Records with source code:
BEGIN

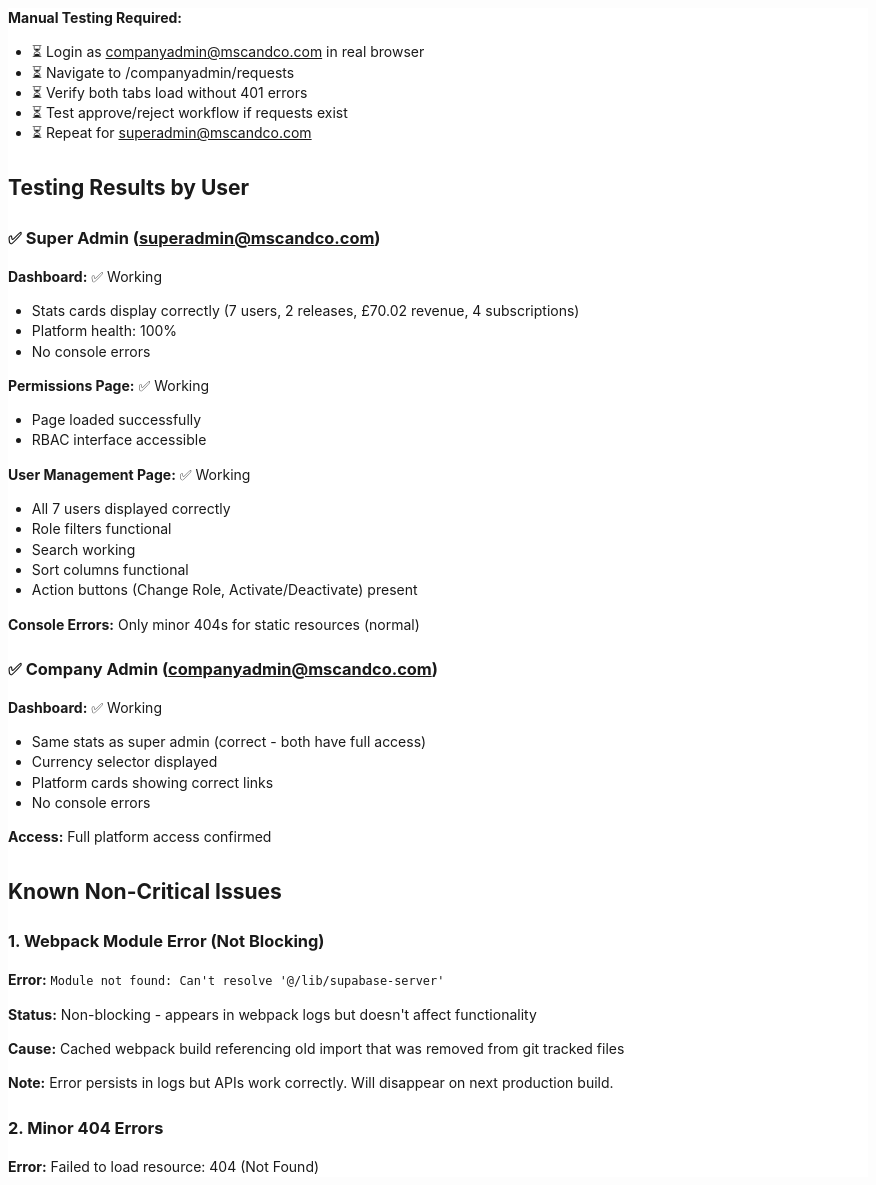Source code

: **Manual Testing Required:**
- ⏳ Login as companyadmin@mscandco.com in real browser
- ⏳ Navigate to /companyadmin/requests
- ⏳ Verify both tabs load without 401 errors
- ⏳ Test approve/reject workflow if requests exist
- ⏳ Repeat for superadmin@mscandco.com

## Testing Results by User

### ✅ Super Admin (superadmin@mscandco.com)

**Dashboard:** ✅ Working
- Stats cards display correctly (7 users, 2 releases, £70.02 revenue, 4 subscriptions)
- Platform health: 100%
- No console errors

**Permissions Page:** ✅ Working
- Page loaded successfully
- RBAC interface accessible

**User Management Page:** ✅ Working
- All 7 users displayed correctly
- Role filters functional
- Search working
- Sort columns functional
- Action buttons (Change Role, Activate/Deactivate) present

**Console Errors:** Only minor 404s for static resources (normal)

### ✅ Company Admin (companyadmin@mscandco.com)

**Dashboard:** ✅ Working
- Same stats as super admin (correct - both have full access)
- Currency selector displayed
- Platform cards showing correct links
- No console errors

**Access:** Full platform access confirmed

## Known Non-Critical Issues

### 1. Webpack Module Error (Not Blocking)
**Error:** `Module not found: Can't resolve '@/lib/supabase-server'`

**Status:** Non-blocking - appears in webpack logs but doesn't affect functionality

**Cause:** Cached webpack build referencing old import that was removed from git tracked files

**Note:** Error persists in logs but APIs work correctly. Will disappear on next production build.

### 2. Minor 404 Errors
**Error:** Failed to load resource: 404 (Not Found)
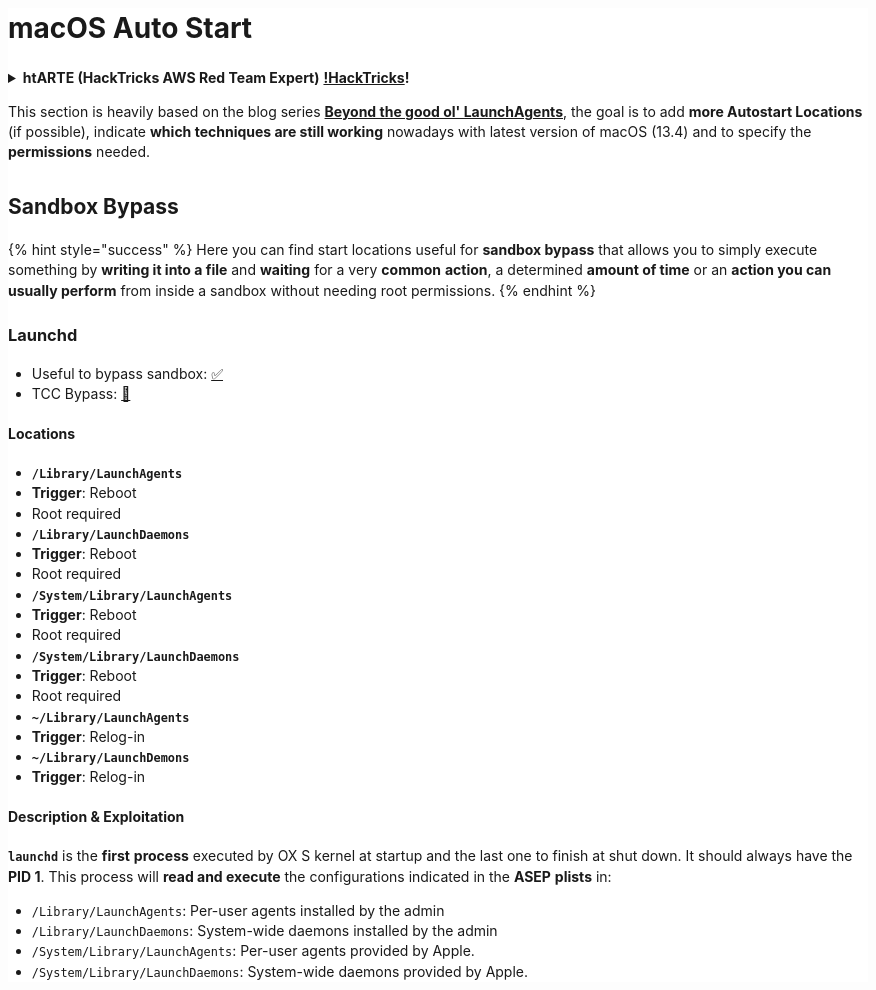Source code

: # macOS Auto Start

<details><summary><strong>htARTE (HackTricks AWS Red Team Expert)</strong> <a href="https://training.hacktricks.xyz/courses/arte"><strong>!HackTricks</strong></a><strong>!</strong></summary></details>

This section is heavily based on the blog series [**Beyond the good ol' LaunchAgents**](https://theevilbit.github.io/beyond/), the goal is to add **more Autostart Locations** (if possible), indicate **which techniques are still working** nowadays with latest version of macOS (13.4) and to specify the **permissions** needed.

## Sandbox Bypass

{% hint style="success" %}
Here you can find start locations useful for **sandbox bypass** that allows you to simply execute something by **writing it into a file** and **waiting** for a very **common** **action**, a determined **amount of time** or an **action you can usually perform** from inside a sandbox without needing root permissions.
{% endhint %}

### Launchd

* Useful to bypass sandbox: [✅](https://emojipedia.org/check-mark-button)
* TCC Bypass: [🔴](https://emojipedia.org/large-red-circle)

#### Locations

* **`/Library/LaunchAgents`**
* **Trigger**: Reboot
* Root required
* **`/Library/LaunchDaemons`**
* **Trigger**: Reboot
* Root required
* **`/System/Library/LaunchAgents`**
* **Trigger**: Reboot
* Root required
* **`/System/Library/LaunchDaemons`**
* **Trigger**: Reboot
* Root required
* **`~/Library/LaunchAgents`**
* **Trigger**: Relog-in
* **`~/Library/LaunchDemons`**
* **Trigger**: Relog-in

#### Description & Exploitation

**`launchd`** is the **first** **process** executed by OX S kernel at startup and the last one to finish at shut down. It should always have the **PID 1**. This process will **read and execute** the configurations indicated in the **ASEP** **plists** in:

* `/Library/LaunchAgents`: Per-user agents installed by the admin
* `/Library/LaunchDaemons`: System-wide daemons installed by the admin
* `/System/Library/LaunchAgents`: Per-user agents provided by Apple.
* `/System/Library/LaunchDaemons`: System-wide daemons provided by Apple.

END

• TASK
Reproduce the lines above verbatim, starting at the line that contains "#### Locations" and stopping after the line that contains "#### Description & Exploitation".

• RESULT FOR THIS TASK
#### Locations

* **`/Library/LaunchAgents`**
* **Trigger**: Reboot
* Root required
* **`/Library/LaunchDaemons`**
* **Trigger**: Reboot
* Root required
* **`/System/Library/LaunchAgents`**
* **Trigger**: Reboot
* Root required
* **`/System/Library/LaunchDaemons`**
* **Trigger**: Reboot
* Root required
* **`~/Library/LaunchAgents`**
* **Trigger**: Relog-in
* **`~/Library/LaunchDemons`**
* **Trigger**: Relog-in

#### Description & Exploitation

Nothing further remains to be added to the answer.